SÃO PAULO/VOLTA REDONDA
A Companhia Siderúrgica Nacional (CSN) anunciou que pretende realizar, ainda em 2026, a venda de uma participação significativa da CSN Infraestrutura e a alienação do controle da CSN Cimentos. As medidas fazem parte de um plano mais amplo de reestruturação financeira, com foco na redução da alavancagem em cerca de R$ 18 bilhões, valor equivalente a aproximadamente metade do endividamento atual do grupo.
A estratégia foi detalhada durante teleconferência com acionistas e investidores realizada na último dia 15, com a participação do presidente do conselho de administração, Benjamin Steinbruch, e do diretor financeiro e de relações com investidores, Marco Rabello. Na ocasião, Rabello declarou que o programa de venda de ativos será conduzido de forma seletiva, priorizando áreas capazes de destravar valor no curto prazo. Lembrou também que a intenção é concluir uma venda relevante da CSN Infraestrutura em 2026. Para a CSN Cimentos, o objetivo é buscar a transferência do controle no mesmo período.
No segmento de siderurgia, a companhia descartou uma venda direta de ativos. A alternativa apontada pela administração é a formação de parcerias estratégicas, consideradas mais adequadas para contribuir com a redução do endividamento sem comprometer a operação. Já o negócio de energia permanecerá integralmente no portfólio do grupo, por apresentar geração de resultados estáveis.
PACOTE DE DESINVESTIMENTOS
A CSN Mineração, por sua vez, não integra o pacote de desinvestimentos. Segundo a empresa, a unidade apresenta desempenho operacional consistente e é vista como o principal vetor de crescimento da companhia, sustentando a geração de caixa e os planos de expansão no médio e longo prazo.

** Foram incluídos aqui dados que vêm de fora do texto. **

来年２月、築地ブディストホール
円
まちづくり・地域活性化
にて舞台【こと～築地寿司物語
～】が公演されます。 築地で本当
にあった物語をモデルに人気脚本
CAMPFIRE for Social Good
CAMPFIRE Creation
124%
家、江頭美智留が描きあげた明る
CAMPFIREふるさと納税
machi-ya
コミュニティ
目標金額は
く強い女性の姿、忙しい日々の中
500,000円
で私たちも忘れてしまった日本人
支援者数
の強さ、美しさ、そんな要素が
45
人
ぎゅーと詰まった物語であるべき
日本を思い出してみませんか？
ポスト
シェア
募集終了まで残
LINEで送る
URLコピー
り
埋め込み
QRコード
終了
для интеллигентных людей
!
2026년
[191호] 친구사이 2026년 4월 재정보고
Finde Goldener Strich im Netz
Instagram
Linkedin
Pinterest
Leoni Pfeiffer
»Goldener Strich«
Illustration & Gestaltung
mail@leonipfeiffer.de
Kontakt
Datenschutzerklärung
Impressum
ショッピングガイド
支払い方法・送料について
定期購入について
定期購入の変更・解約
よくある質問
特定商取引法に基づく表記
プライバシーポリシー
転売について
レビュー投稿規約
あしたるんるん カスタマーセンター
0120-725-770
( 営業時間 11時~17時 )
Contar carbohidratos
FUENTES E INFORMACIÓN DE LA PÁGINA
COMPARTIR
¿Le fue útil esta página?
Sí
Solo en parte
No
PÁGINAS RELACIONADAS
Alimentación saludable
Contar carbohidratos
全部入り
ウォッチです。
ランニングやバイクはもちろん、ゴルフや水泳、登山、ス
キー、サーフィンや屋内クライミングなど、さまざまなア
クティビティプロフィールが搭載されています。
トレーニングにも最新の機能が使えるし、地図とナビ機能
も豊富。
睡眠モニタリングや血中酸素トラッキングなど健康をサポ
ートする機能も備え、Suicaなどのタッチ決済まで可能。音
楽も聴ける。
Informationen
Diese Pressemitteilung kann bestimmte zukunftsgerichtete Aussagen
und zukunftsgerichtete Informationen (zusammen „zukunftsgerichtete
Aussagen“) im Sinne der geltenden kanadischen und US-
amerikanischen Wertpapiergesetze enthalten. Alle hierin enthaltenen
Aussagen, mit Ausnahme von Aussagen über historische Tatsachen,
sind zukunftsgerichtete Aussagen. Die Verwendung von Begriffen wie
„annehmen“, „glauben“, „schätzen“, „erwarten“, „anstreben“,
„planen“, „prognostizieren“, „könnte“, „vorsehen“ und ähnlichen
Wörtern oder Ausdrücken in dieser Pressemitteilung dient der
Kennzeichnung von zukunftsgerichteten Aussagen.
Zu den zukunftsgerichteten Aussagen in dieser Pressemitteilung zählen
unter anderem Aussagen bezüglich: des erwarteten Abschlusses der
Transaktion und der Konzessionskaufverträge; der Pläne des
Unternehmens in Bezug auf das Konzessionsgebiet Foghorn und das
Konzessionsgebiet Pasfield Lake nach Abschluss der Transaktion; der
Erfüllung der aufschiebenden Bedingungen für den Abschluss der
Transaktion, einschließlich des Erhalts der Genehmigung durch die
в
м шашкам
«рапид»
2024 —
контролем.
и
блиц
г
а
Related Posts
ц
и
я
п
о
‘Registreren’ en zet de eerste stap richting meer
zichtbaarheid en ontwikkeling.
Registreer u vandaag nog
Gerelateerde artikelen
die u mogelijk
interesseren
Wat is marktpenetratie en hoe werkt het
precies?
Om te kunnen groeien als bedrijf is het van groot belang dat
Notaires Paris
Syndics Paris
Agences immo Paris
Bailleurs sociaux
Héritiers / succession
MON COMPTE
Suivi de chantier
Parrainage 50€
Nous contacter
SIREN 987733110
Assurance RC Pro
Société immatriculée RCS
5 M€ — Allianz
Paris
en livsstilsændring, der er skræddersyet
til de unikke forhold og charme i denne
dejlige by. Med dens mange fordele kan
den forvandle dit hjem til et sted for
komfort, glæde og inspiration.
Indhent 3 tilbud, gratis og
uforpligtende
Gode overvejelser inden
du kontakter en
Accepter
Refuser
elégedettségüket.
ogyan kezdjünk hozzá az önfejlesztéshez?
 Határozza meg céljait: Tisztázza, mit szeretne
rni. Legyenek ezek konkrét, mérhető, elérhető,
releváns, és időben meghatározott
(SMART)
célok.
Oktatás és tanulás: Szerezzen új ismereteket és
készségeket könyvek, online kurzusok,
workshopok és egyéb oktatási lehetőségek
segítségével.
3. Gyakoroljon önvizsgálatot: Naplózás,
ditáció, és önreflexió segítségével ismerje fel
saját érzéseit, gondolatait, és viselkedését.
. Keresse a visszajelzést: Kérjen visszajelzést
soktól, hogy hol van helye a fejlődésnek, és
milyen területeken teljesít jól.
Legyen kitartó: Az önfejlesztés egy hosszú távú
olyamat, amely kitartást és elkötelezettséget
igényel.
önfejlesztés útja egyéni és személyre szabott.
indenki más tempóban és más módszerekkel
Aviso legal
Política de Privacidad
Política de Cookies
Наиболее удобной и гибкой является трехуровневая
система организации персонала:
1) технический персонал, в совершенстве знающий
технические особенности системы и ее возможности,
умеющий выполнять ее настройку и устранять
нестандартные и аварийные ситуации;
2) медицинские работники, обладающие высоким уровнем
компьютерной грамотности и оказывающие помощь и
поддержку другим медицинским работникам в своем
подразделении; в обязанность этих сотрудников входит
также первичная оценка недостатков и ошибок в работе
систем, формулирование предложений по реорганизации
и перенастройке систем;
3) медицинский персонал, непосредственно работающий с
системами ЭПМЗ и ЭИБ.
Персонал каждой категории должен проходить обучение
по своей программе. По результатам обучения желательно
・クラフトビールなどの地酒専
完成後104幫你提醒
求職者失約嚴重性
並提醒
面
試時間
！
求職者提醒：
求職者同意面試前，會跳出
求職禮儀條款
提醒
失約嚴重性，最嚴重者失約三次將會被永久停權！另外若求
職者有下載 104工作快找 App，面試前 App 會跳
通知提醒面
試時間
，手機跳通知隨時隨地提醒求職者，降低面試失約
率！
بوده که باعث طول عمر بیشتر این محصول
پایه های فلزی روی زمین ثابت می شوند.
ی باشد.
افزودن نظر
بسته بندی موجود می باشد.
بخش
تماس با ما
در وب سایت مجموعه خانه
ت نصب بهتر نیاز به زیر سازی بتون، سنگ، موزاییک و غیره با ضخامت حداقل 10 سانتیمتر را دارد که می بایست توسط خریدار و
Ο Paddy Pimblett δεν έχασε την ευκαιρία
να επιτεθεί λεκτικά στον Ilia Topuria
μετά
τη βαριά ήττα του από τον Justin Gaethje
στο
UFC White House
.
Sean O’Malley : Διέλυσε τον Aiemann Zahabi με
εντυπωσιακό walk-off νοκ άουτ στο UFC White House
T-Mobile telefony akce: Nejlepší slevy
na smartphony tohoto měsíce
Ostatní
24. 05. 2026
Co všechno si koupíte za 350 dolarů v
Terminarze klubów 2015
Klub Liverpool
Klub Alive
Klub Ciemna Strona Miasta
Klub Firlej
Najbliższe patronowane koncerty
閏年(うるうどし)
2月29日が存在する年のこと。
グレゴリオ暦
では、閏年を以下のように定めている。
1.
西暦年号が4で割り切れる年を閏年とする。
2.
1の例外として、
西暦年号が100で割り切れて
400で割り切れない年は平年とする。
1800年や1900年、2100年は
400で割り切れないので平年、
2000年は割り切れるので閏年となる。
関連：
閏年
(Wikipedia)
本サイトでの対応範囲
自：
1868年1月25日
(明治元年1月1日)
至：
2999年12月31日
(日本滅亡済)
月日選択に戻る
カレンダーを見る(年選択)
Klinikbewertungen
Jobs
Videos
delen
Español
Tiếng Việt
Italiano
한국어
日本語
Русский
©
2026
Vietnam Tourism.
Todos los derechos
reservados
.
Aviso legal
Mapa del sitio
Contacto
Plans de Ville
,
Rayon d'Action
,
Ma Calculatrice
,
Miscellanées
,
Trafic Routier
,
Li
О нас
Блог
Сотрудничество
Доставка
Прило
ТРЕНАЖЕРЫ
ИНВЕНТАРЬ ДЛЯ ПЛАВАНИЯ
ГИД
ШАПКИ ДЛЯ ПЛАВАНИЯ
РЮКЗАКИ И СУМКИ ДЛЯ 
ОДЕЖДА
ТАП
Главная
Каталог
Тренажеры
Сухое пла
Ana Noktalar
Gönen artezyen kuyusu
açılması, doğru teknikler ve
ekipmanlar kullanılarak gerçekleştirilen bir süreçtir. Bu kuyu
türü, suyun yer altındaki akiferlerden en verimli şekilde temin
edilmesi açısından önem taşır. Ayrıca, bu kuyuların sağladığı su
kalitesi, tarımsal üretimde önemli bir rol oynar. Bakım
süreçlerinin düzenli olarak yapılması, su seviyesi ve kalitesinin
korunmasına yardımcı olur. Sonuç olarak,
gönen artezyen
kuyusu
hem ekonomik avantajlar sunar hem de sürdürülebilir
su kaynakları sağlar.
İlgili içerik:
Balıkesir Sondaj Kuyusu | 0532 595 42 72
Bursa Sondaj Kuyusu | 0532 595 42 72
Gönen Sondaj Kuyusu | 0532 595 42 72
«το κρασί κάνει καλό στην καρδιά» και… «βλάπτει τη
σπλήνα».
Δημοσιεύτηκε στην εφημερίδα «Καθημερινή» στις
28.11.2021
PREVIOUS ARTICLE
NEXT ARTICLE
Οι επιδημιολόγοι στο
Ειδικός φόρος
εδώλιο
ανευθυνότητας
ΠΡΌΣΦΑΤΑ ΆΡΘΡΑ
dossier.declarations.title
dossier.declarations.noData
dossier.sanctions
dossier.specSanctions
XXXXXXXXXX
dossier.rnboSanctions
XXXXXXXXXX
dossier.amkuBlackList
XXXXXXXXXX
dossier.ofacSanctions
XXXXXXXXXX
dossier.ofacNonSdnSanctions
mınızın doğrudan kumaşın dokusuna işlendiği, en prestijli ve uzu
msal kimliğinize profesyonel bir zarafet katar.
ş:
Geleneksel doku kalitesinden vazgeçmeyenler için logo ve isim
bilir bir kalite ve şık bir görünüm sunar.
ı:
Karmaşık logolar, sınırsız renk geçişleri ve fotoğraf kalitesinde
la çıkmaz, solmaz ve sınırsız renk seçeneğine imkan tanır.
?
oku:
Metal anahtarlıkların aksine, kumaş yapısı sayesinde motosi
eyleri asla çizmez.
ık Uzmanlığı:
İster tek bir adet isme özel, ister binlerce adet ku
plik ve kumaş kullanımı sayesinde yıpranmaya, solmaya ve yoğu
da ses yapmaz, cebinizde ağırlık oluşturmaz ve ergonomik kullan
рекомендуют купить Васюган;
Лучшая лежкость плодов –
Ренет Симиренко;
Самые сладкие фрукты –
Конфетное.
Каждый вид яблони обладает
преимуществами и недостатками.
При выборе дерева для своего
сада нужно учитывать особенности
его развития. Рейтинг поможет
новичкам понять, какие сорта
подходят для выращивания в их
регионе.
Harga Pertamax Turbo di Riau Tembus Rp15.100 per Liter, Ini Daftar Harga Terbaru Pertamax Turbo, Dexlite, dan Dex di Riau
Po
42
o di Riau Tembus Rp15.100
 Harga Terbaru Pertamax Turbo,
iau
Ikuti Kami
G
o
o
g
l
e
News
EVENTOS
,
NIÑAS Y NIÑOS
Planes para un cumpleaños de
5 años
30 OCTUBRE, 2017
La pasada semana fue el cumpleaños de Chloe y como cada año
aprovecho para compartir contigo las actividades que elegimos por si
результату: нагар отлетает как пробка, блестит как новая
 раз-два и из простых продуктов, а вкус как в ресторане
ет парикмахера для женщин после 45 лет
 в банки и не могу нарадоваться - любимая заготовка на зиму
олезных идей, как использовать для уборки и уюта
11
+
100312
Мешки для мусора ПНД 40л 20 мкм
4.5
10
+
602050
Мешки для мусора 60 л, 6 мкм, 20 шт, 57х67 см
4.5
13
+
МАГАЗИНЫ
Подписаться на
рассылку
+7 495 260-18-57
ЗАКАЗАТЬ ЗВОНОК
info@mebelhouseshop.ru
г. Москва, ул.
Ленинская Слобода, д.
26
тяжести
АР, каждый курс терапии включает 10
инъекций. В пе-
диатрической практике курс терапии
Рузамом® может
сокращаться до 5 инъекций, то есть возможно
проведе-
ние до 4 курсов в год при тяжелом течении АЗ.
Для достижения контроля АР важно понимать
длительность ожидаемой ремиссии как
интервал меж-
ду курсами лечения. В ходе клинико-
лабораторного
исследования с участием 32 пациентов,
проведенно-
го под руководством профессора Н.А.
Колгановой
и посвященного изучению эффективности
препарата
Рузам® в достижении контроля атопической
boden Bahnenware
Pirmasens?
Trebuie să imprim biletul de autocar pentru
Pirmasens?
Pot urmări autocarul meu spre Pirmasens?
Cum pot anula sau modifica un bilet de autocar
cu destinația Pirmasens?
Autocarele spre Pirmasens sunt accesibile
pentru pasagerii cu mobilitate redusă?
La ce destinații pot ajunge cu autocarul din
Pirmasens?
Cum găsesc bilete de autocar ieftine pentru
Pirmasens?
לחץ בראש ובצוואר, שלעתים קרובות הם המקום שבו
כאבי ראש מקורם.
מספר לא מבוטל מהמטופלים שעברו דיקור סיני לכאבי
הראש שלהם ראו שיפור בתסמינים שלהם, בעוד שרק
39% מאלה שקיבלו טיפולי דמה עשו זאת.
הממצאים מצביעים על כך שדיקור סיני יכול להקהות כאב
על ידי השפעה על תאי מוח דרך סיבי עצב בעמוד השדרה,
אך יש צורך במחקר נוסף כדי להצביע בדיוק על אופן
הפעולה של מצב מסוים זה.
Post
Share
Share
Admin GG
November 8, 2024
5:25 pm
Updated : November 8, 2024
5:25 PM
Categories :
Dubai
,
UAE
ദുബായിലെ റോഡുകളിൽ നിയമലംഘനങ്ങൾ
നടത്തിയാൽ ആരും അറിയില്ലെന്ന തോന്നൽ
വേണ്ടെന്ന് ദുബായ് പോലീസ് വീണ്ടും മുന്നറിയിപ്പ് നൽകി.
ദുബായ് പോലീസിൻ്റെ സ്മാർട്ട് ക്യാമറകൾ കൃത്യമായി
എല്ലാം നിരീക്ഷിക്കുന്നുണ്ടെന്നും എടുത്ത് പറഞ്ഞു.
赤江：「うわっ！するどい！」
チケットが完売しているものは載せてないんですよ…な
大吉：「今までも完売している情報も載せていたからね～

Benjamin Steinbruch destacou que o movimento representa um marco na trajetória recente da CSN, ao enfrentar de maneira estrutural o desafio da alavancagem. Steinbruch lembrou também que o problema não está na qualidade dos ativos, mas em um cenário econômico marcado por juros muito elevados e forte concorrência de produtos importados, o que limita investimentos e crescimento.
Mesmo diante da expectativa de melhora nos preços e da redução dos custos de produção, especialmente no minério de ferro, a siderúrgica decidiu antecipar as decisões consideradas mais duras para fortalecer ainda mais o balanço. O trabalho realizado n ano de 2024 e 2025 deve deixar todos os ativos em condições melhores em 2026. Ainda assim, a empresa optou por acelerar o processo para reduzir a alavancagem em torno de R$ 18 bilhões.
Com a execução do plano, a CSN busca aliviar o peso das despesas financeiras, ampliar sua flexibilidade operacional e preservar investimentos estratégicos, avançando na meta de alcançar um patamar de endividamento considerado sustentável nos próximos anos.